The oddity of “The Nose” lies not only in its surreal events, but in the way that these events are narrated: “Gogol’s prose, compared to Chekhov’s or Tolstoy’s, feels a little clunky, graceless, rambling. It’s strangely inexact and [...] reaches odd conclusions” (354). However, this apparent gracelessness is by design—Gogol’s omniscient narrator is in the Russian tradition of a skaz, or an oral anecdote: a befuddled, foolish raconteur who nevertheless has access to a certain skewed truth. This style of narrator has heirs in figures as varied as the writer Mark Twain and the comedian Sacha Baron Cohen.

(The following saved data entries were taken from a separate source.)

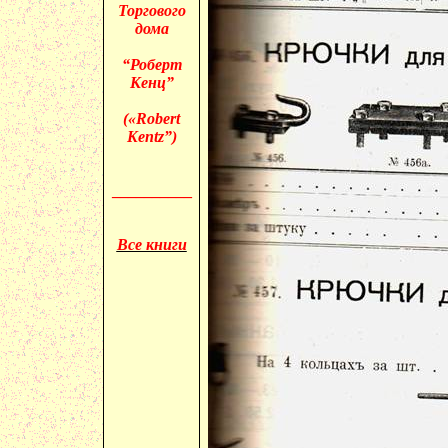
Торгового
дома
“Роберт
Кенц”
(«
Robert
Kentz”)
__________
Все книги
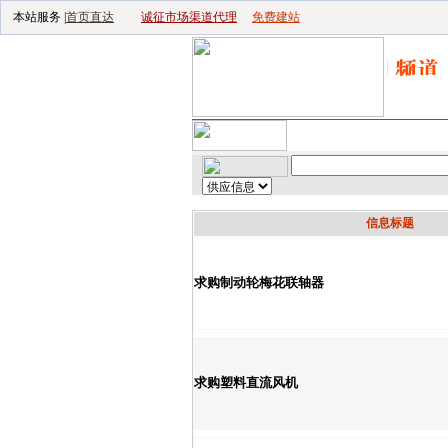
本站服务 |
首页直达
诚征市场渠道代理
免费建站
首页
｜
供应
｜
求购
｜
公
信息标题
求购制动轮梅花联轴器
求购塑料直流风机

This style of narration is also an accurate reflection of how we perceive the world. We all approach reality with certain prejudices and grievances, which limit us from fully seeing or listening to one another: “There is no world save the one we make with our minds, and the mind’s predisposition determines the type of world we see” (357). Moreover, we are all complicit in societal rules that we often do not sufficiently question, giving rise to a “consensus reality” (350). Saunders compares the mostly well-meaning but powerless officials in “The Nose” to officials in Nazi Germany, many of who were conventional ordinary people: “well-mannered, abashed-but-willing parts of the Nazi machine” (372). 

Nevertheless, “Gogol’s main currency is joy” (379): delight in his writing’s clumsy poetry, as well as in its “universal logic” (376), which holds true “in all times and places,” making Gogol an “eternal” writer (378). According to this logic, rationality is provisional: “an assumption of rationality holds under normal conditions but frays under duress” (377).

Saunders ends the essay by discussing the story’s ending. As the narrator admits to his own confusion, he earns the reader’s trust in a way that a more certain-seeming narrator would not: “As the narrator [...] looks askance at his own story with increasing perplexity, expressing the same reservations we’ve been feeling but suppressing [...] I feel my residual reservations falling away” (383).

“Afterthought 5” Summary and Analysis

Saunders continues describing his own writing process. He once wrote a story titled “Jon,” which was inspired by a clumsy student essay that he read. The voice of the teenaged narrator in “Jon” began as an imitation of this student’s writing, but gradually expanded as Saunders introduced more and more precipitating events into the story.

Saunders eventually found himself writing about such themes as consumerism and advertising; however, this was not his intention at the outset. Instead of following a clear direction, he had instead only been “following a voice” (390), a method that he likes to believe Gogol employed as well. Saunders advises writers to proceed in a similar way: if not by “following a voice,” then by following their own “strong opinions” (390), or writerly proclivities . By focusing on one’s own inclinations and obsessions, a writer escapes the trap of worrying too much about the big picture: “The idea is that with her attention focused on the thing that delights her [...] she’s less likely to know too well what she’s doing and indulge in that knowing-in-advance that [...] has a tendency to deaden a work and turn it into a lecture” (390).

A writer’s job is to bring the reader into a “black box” (387) in which significant diverting things happen. However, a writer cannot worry too much about the overarching design of this structure: “If I think of a story as something that has to convey a certain message [...] it’s too much. I freeze up and there is no fun to be had” (392). Rather, a writer should focus on enjoying themselves and trusting their writerly instincts, with the faith that a reader’s enjoyment will follow. (For more on the writing process, see Writing Advice in the Themes section of this guide.)